DOCUMENT EXTRACT

Tag Archive: Multi-Vendor


I’m going to take a risk here and challenge myself to a discussion that has been active for years among data center network engineers: eliminating Spanning-Tree Protocol from the data center.

To the readers with little data center experience: why would one want to get rid of STP? Well, a data center usually has a lot of layer 2 domains: many VLANs, many servers. That translates to many switches. Those switches require redundant uplinks to the core network, and maybe each other too. Using STP, you can achieve such redundancy, but at the cost of putting links in blocking state. Okay, MST and PVST+ allow you to assign root switches per VLAN or group of VLANs and do some load-balancing across the links, but it can still result in inefficient switching where a frame goes through more switches than it needs to. Port-channels use all links, but they are not perfect and can only be configured between two (logical) devices.

STP Network

If you’re still not convinced, take the above example. The red and blue line are two connections. While the blue connection does take the shortest path, the red one does not. This is because STP puts some links in blocking state to prevent loops. You can change the root bridge, but choosing a root bridge that is not in the center of the network makes things worse.

Outside of the data center, there is not such a need for improved switching: smaller networks like SOHO or medium size companies don’t have large layer 2 topologies so STP is sufficient, and an ISP, while having a large infrastructure, often uses layer 3 protocols for redundancy because the number of hosts doesn’t matter, only routing data does.

There are several technologies being developed to improve switching and most are based on the proposed TRILL standard: TRansparent Interconnect of Lots of Links. Switches use a link-state protocol that can run on layer 2, IS-IS, which does not carry any IPv4 or IPv6 routes in this implementation, but MAC address locations.

TRILL header

Frames are encapsulated with a TRILL-header (which has it’s own hop count to prevent switch loops) and are sent to the switch that is closest to the destination MAC address. If the entire layer 2 topology runs TRILL, that means it will be sent to the switch that is directly connected to the destination MAC address. The TRILL header is then removed to allow normal transportation of frames again. The entire frame is transported as payload in the TRILL header, even the 802.1q VLAN tag is left unchanged. Basically, it is like ‘routing frames’. For broadcasts and multicasts, a multicast tree is calculated to allow the copying of frames without causing loops. Reverse-Path Forwarding (RPF) checks are also included to further reduce potential switching loops. Also, equal-cost multipath is supported, so load-balancing over multiple links within the same VLAN is possible.

ACTIVITY LIST
1. Translate this sentence from the article on eliminating STP from the data center into Spanish: "This is because STP puts some links in blocking state to prevent loops."
2. Supply what follows in the article on eliminating STP from the data center, picking up after its final sentence.
The material after this point is not needed.

SUPPLIED DATA
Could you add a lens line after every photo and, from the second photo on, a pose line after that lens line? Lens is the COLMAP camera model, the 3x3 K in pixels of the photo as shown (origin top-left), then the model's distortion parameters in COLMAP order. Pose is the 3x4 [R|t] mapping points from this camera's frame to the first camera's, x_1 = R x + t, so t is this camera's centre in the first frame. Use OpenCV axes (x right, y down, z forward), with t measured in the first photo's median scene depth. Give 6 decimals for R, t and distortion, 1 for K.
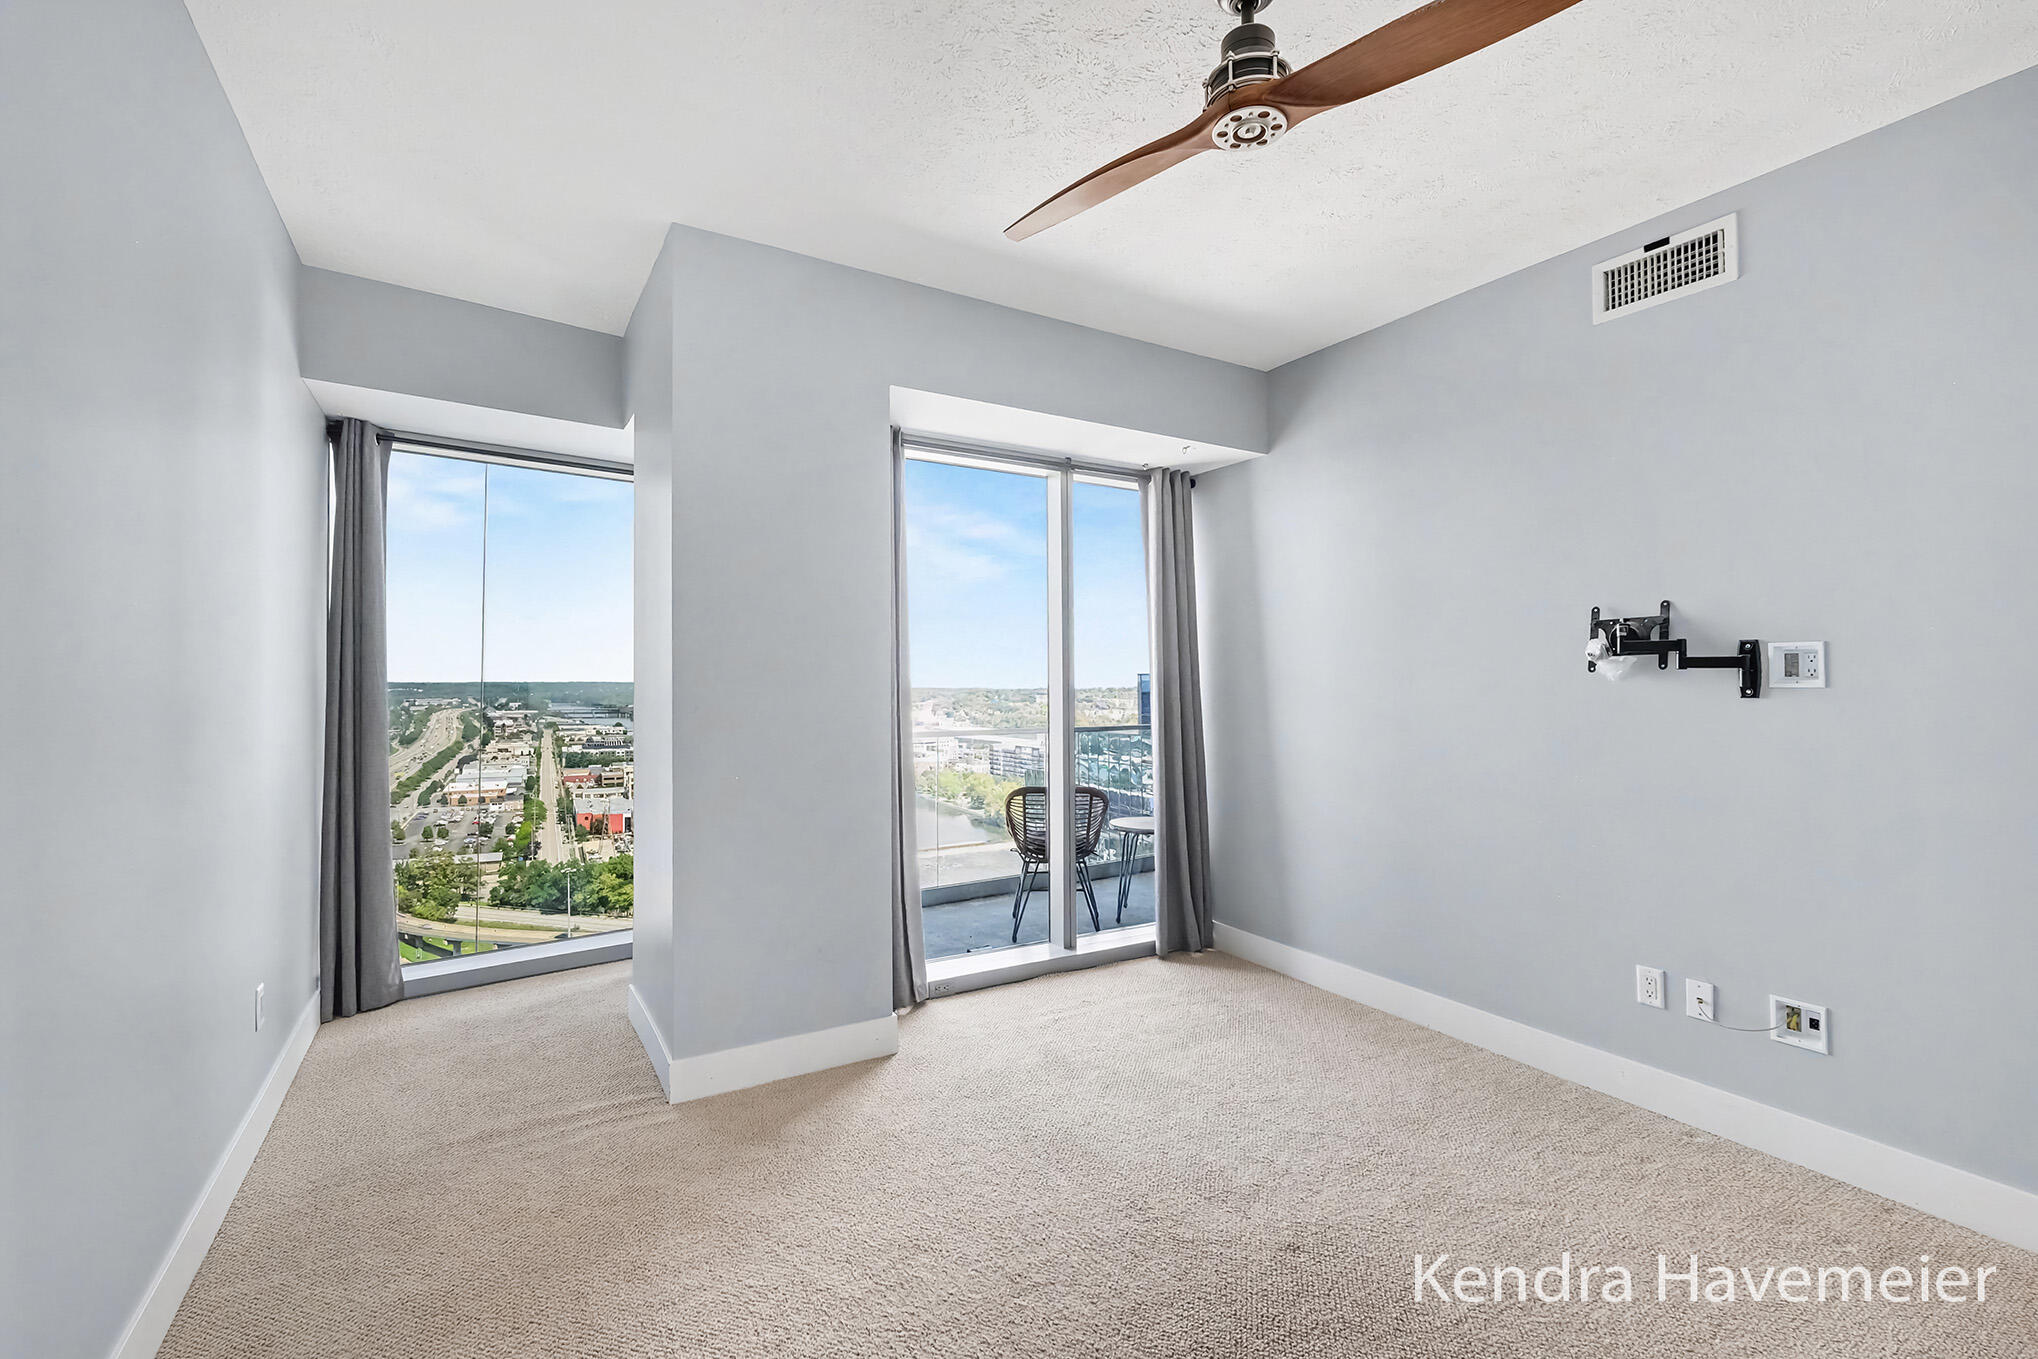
lens RADIAL K [[900.1, 0, 1028.2], [0, 900.1, 668.9], [0, 0, 1]] dist [0.001534, 0.000108]
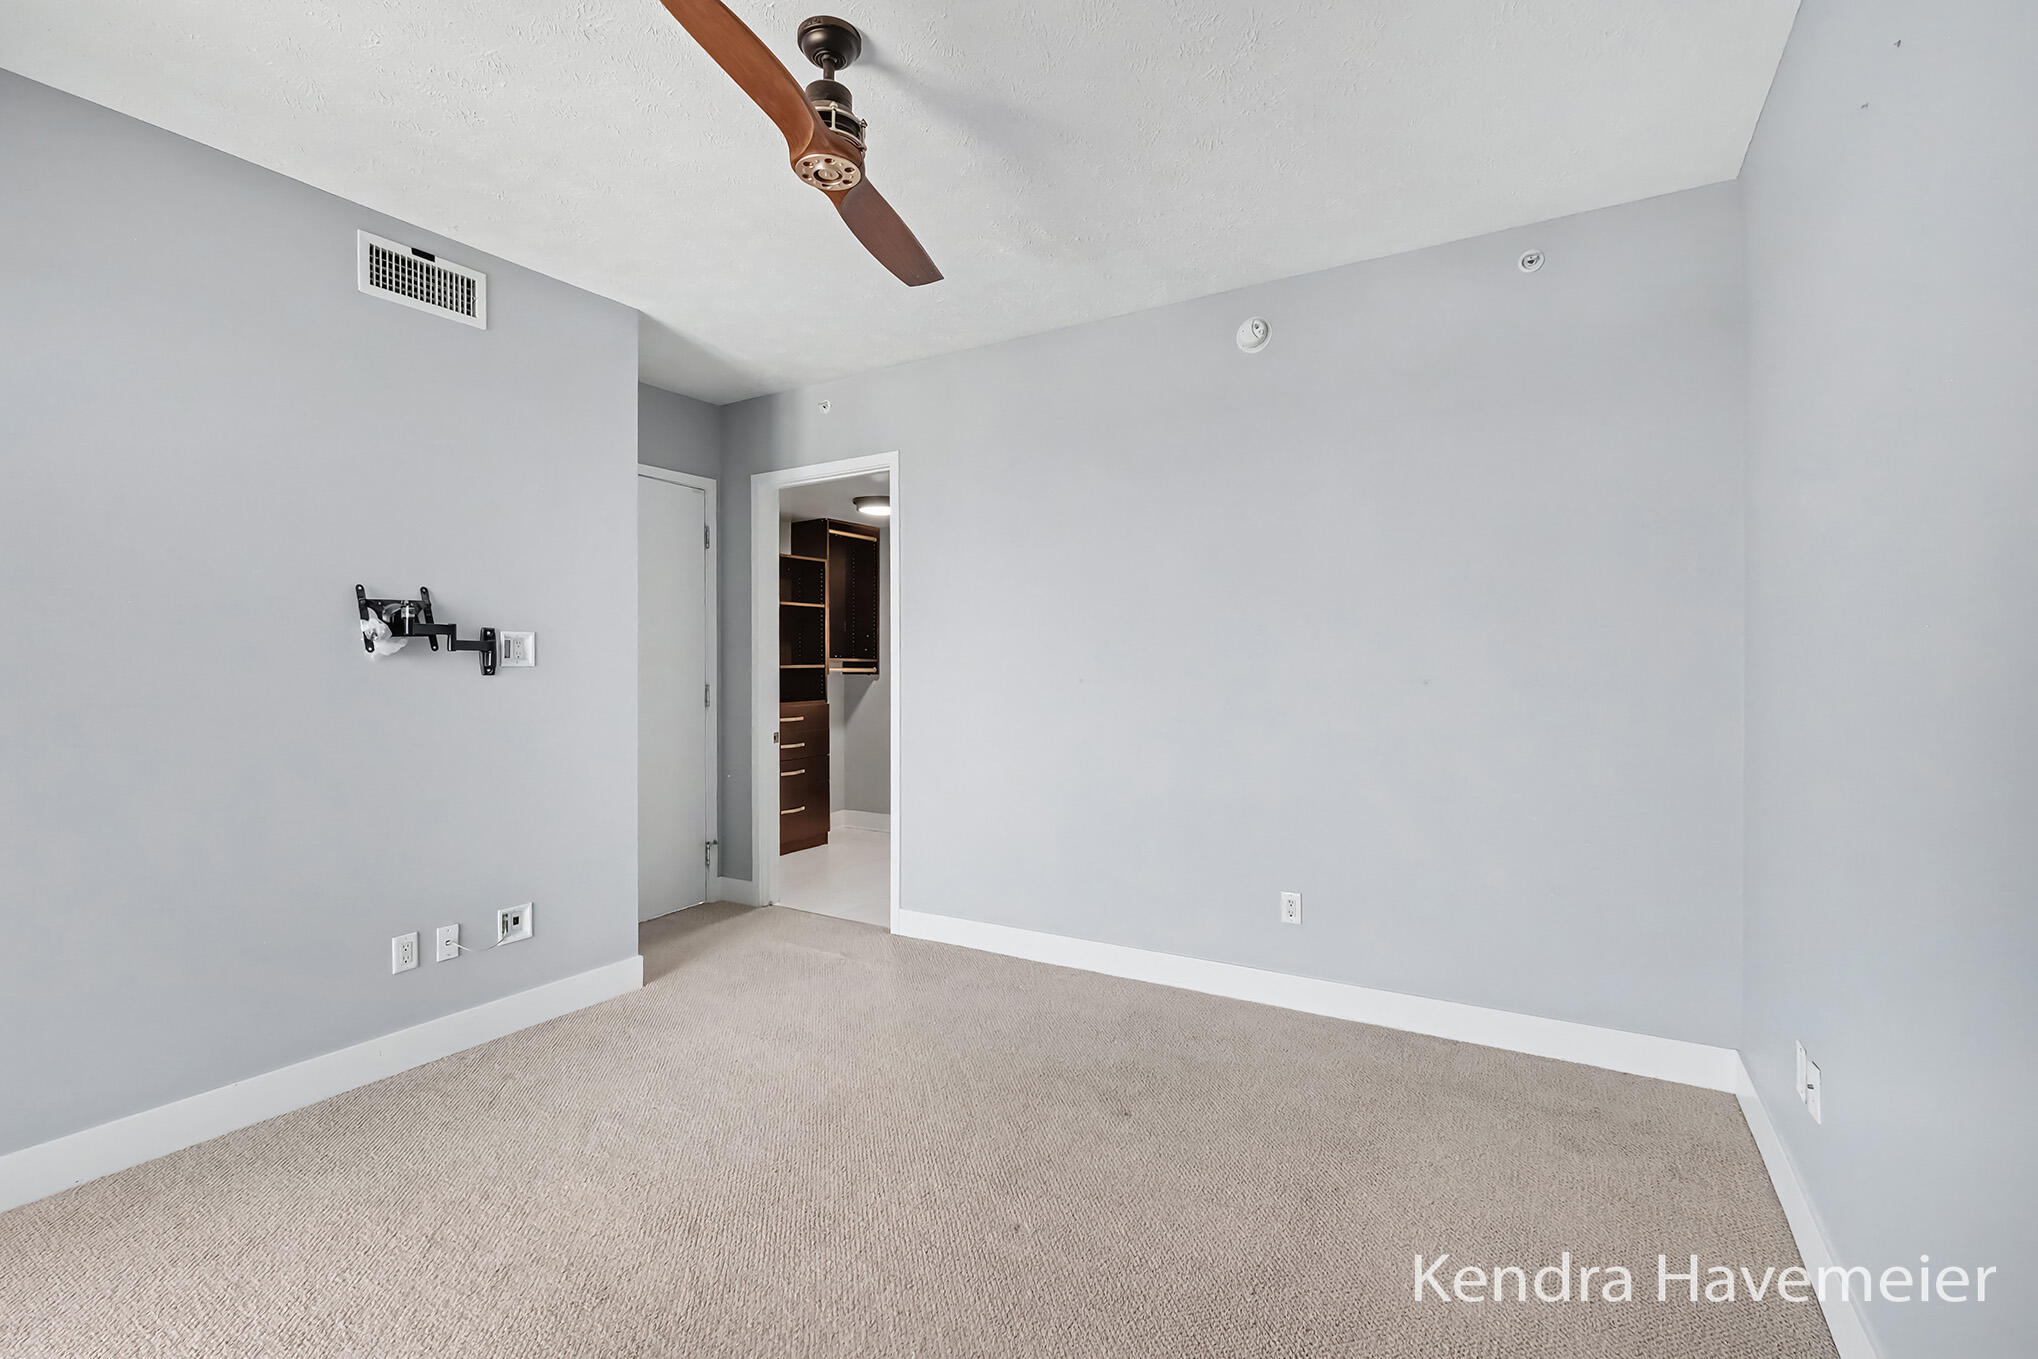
lens RADIAL K [[900.1, 0, 1028.2], [0, 900.1, 668.9], [0, 0, 1]] dist [0.001534, 0.000108]
pose [[-0.470139, 0.001243, 0.882592, -0.598971], [-0.001383, 0.999997, -0.002146, 0.024136], [-0.882592, -0.002230, -0.470135, 0.885734]]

RESPONSES TO THE TASKS
1. Esto se debe a que STP pone algunos enlaces en estado de bloqueo para evitar bucles.

2.
While TRILL is a proposed IETF standard, 802.1aq SPF or Shortest Path Bridging is an IEEE standard. It works very similar and also uses IS-IS with multicast trees for broadcasts and unknown unicasts, as well as RPF checks. The mayor difference is in the encapsulation: either 802.1ah MAC-in-MAC or 802.1ad QinQ is used. MAC-in-MAC encapsulates the frame in another ‘frame’ with source and destination MAC addresses of switches, while QinQ manipulates VLAN tags to define an optimal path. The actual workings are quite complex but can be studied on Wikipedia.

Of course, new protocols in the networking world always come as vendor-specific too, and naturally Cisco is part of it. Cisco uses FabricPath, which is a custom TRILL implementation that can already be configured the Nexus 5500 and 7000 series. It also claims that all switches capable of FabricPath today will be able to support TRILL too once it’s an official standard.

Brocade, originally a SAN vendor with lots of products in the data center network market now, has VCS Fabric Technology, which also is a custom TRILL implementation. While some suggest it does not scale that well compared to other products, it does come with some auto-configuration features that make it easy to deploy.

Juniper also has a vendor-specific protocol to move away from STP: QFabric. It’s not TRILL-based, making it less likely to allow multi-vendor support on existing hardware in the future. A QFabric works like one giant managed switch: it’s like a large chassis made up of multiple physical devices, in some aspects like the Nexus 2000 FEX’es, which act as line cards for a parent 5000 or 7000. Multiple QFabric’s can be connected and appear to each other as one switch, allowing it to scale out very well. For an in-dept explanation, EtherealMind has explained it very well.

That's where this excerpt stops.